--- Work instruction ---
Determine how many lines of the records include "from", and answer with the number alone.

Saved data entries
⟨

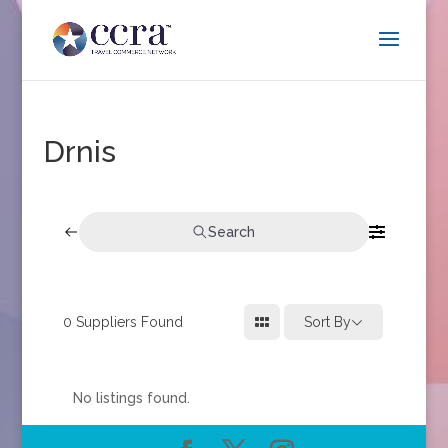
Drnis
Search
0
Suppliers Found
Sort By
No listings found.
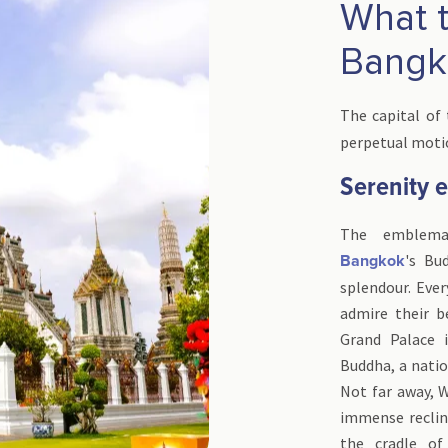
What to
Bangk
The capital of
perpetual motio
Serenity 
The emblemat
's Bu
Bangkok
splendour. Ever
admire their b
Grand Palace
Buddha, a nation
Not far away, W
immense reclini
the cradle o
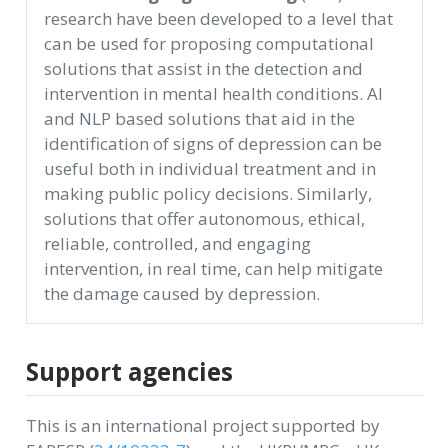
research have been developed to a level that
can be used for proposing computational
solutions that assist in the detection and
intervention in mental health conditions. AI
and NLP based solutions that aid in the
identification of signs of depression can be
useful both in individual treatment and in
making public policy decisions. Similarly,
solutions that offer autonomous, ethical,
reliable, controlled, and engaging
intervention, in real time, can help mitigate
the damage caused by depression.
Support agencies
This is an international project supported by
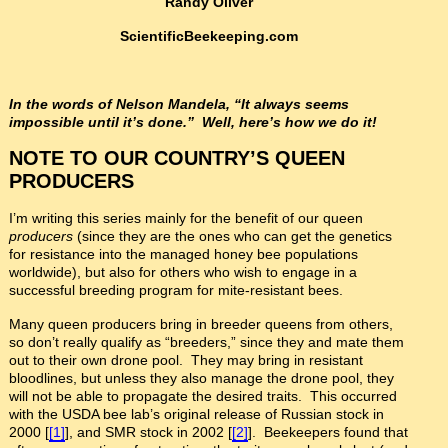
Randy Oliver
ScientificBeekeeping.com
In the words of Nelson Mandela, “It always seems
impossible until it’s done.” Well, here’s how we do it!
NOTE TO OUR COUNTRY’S QUEEN
PRODUCERS
I’m writing this series mainly for the benefit of our queen
producers
(since they are the ones who can get the genetics
for resistance into the managed honey bee populations
worldwide), but also for others who wish to engage in a
successful breeding program for mite-resistant bees.
Many queen producers bring in breeder queens from others,
so don’t really qualify as “breeders,” since they and mate them
out to their own drone pool. They may bring in resistant
bloodlines, but unless they also manage the drone pool, they
will not be able to propagate the desired traits. This occurred
with the USDA bee lab’s original release of Russian stock in
2000 [
[1]
], and SMR stock in 2002 [
[2]
]. Beekeepers found that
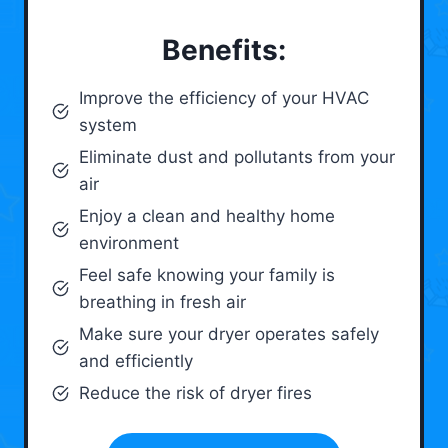
Benefits:
Improve the efficiency of your HVAC
system
Eliminate dust and pollutants from your
air
Enjoy a clean and healthy home
environment
Feel safe knowing your family is
breathing in fresh air
Make sure your dryer operates safely
and efficiently
Reduce the risk of dryer fires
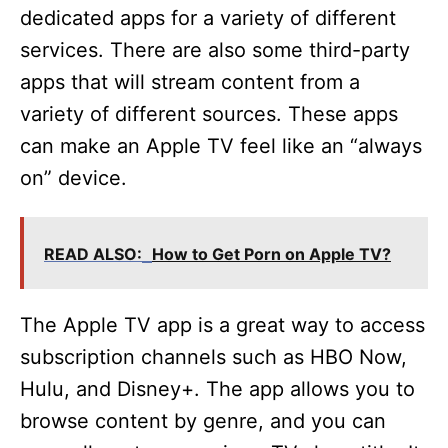
dedicated apps for a variety of different
services. There are also some third-party
apps that will stream content from a
variety of different sources. These apps
can make an Apple TV feel like an “always
on” device.
READ ALSO:
How to Get Porn on Apple TV?
The Apple TV app is a great way to access
subscription channels such as HBO Now,
Hulu, and Disney+. The app allows you to
browse content by genre, and you can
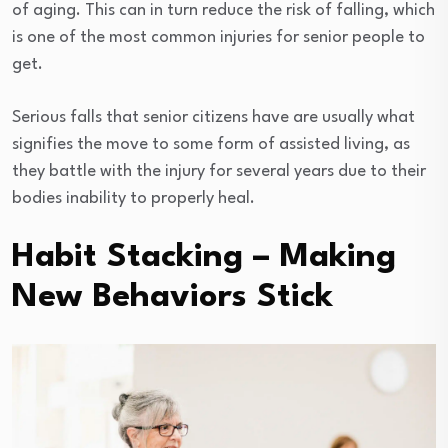
of aging. This can in turn reduce the risk of falling, which
is one of the most common injuries for senior people to
get.
Serious falls that senior citizens have are usually what
signifies the move to some form of assisted living, as
they battle with the injury for several years due to their
bodies inability to properly heal.
Habit Stacking – Making
New Behaviors Stick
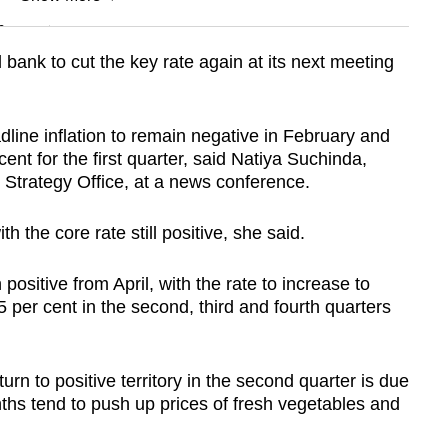
n
bank to cut the key rate again at its next meeting
Show Less
ine inflation to remain negative in February and
ent for the first quarter, said Natiya Suchinda,
 Strategy Office, at a news conference.
th the core rate still positive, she said.
 positive from April, with the rate to increase to
5 per cent in the second, third and fourth quarters
eturn to positive territory in the second quarter is due
hs tend to push up prices of fresh vegetables and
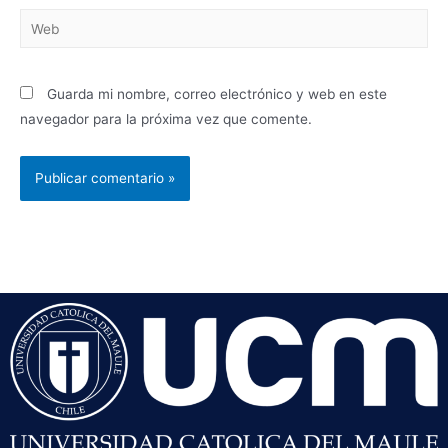
Guarda mi nombre, correo electrónico y web en este
navegador para la próxima vez que comente.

⟩

--- Answer to this problem ---
4